Lawrence v Texas gives homosexuals in the USA constitutional immunity from criminal prosecution for private conduct involving consenting adults, but its implications do not end there. This is a case of potentially far-reaching significance that could dramatically limit the ability of the American federal and state legislatures to ban many other kinds of personal conduct. From an Australian perspective, it will have little or no value as a legal precedent, but it does shed light on the direction of public policy in the world's most powerful democracy. Its symbolic significance will have an impact throughout the world.

My own feelings about the case are somewhat ambivalent. I have serious doubts about the intellectual credibility of the American doctrine of substantive due process, on which the outcome of Lawrence v Texas depends. At the same time, the Supreme Court's judgment in this particular case is no more open to intellectual challenge than the Court's constitutional jurisprudence in many other cases dating back to the nineteenth century. Indeed, any other result would have been anomalous, given the evolution of the substantive due process doctrine over the past four decades.

From a policy perspective, I welcome the consolidation of principles that will effectively keep the coercive power of the state out of people's bedrooms and personal lives. At the very least, it is difficult to disagree with the view of Justice Thomas, expressed in his dissenting opinion, that "Punishing someone for expressing his sexual preference through non-commercial consensual conduct with another adult does not appear to be a worthy way to expend valuable law enforcement resources."

THE CASE before the Court arose from a reported weapons disturbance that had led to officers of the Harris County Police Department in Houston, Texas, entering the apartment of John Geddes Lawrence. They found Lawrence engaging in a sexual act with another man, Tyron Garner. Both were arrested, and sub sequently convicted before a Justice of the Peace under the Texas penal code. They were then unsuccessful in a de novo retrial in the Harris County Criminal Court.

The relevant provision of the penal code provided that "A person commits an offense if he engages in deviate sexual intercourse with another person of the same sex." The expression "deviate sexual intercourse" was defined as either "contact between any part of the genitals of one person and the mouth or anus of another person" or "the penetration of the genitals or the anus of another person with an object".
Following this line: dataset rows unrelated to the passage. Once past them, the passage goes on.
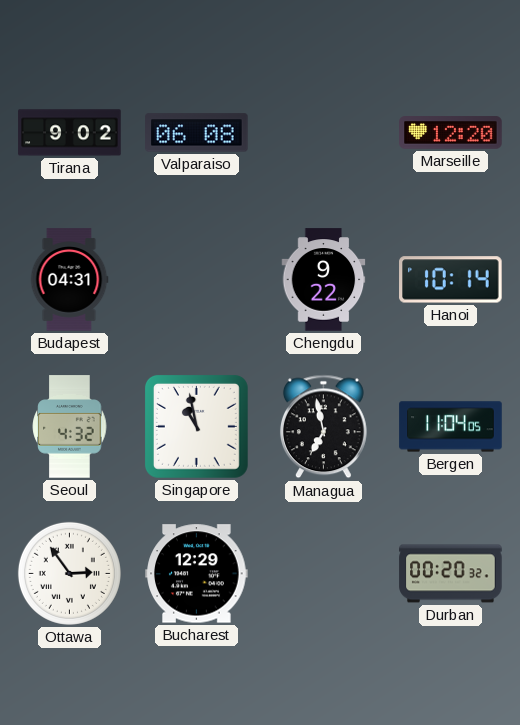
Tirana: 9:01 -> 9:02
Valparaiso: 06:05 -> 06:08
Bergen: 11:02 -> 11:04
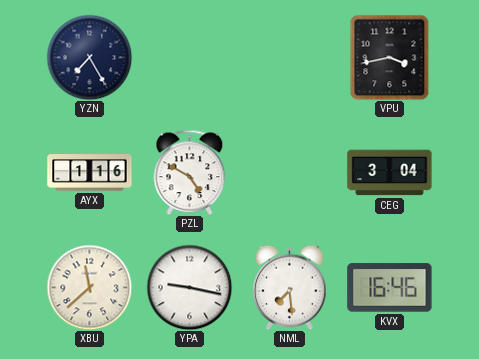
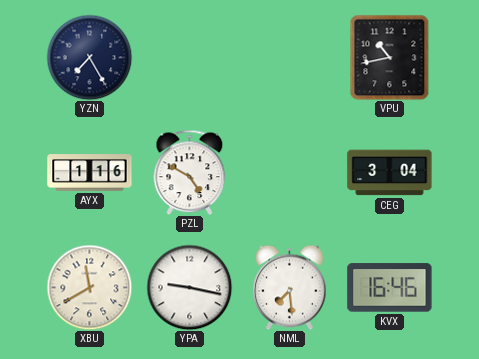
VPU: 3:43 -> 10:43
XBU: 11:38 -> 11:40
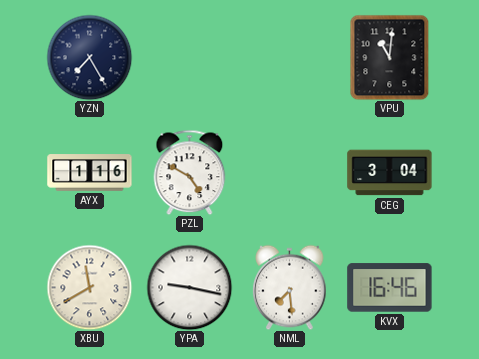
VPU: 10:43 -> 11:01
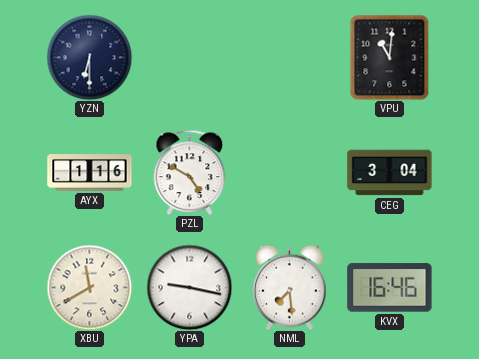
YZN: 7:25 -> 6:30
Lawrence and Garner sought to have their convictions overturned by the Court of Appeals for the Texas Fourteenth District. They argued that the statutory provision under which they had been convicted was unconstitutional on the ground that it breached the Due Process and Equal Protection Clauses of the US Constitution's Fourteenth Amendment. That argument was rejected. In respect of the Due Process Clause, the Court of Appeals followed the US Supreme Court's 1986 judgment in Bowers v Hardwick. The Bowers court had held that a Georgia statute banning sodomy was compatible with the Due Process Clause, despite its burdensome effect on homosexuals as a class, since there was (so it was said) no fundamental constitutional right for "homosexuals to engage in sodomy".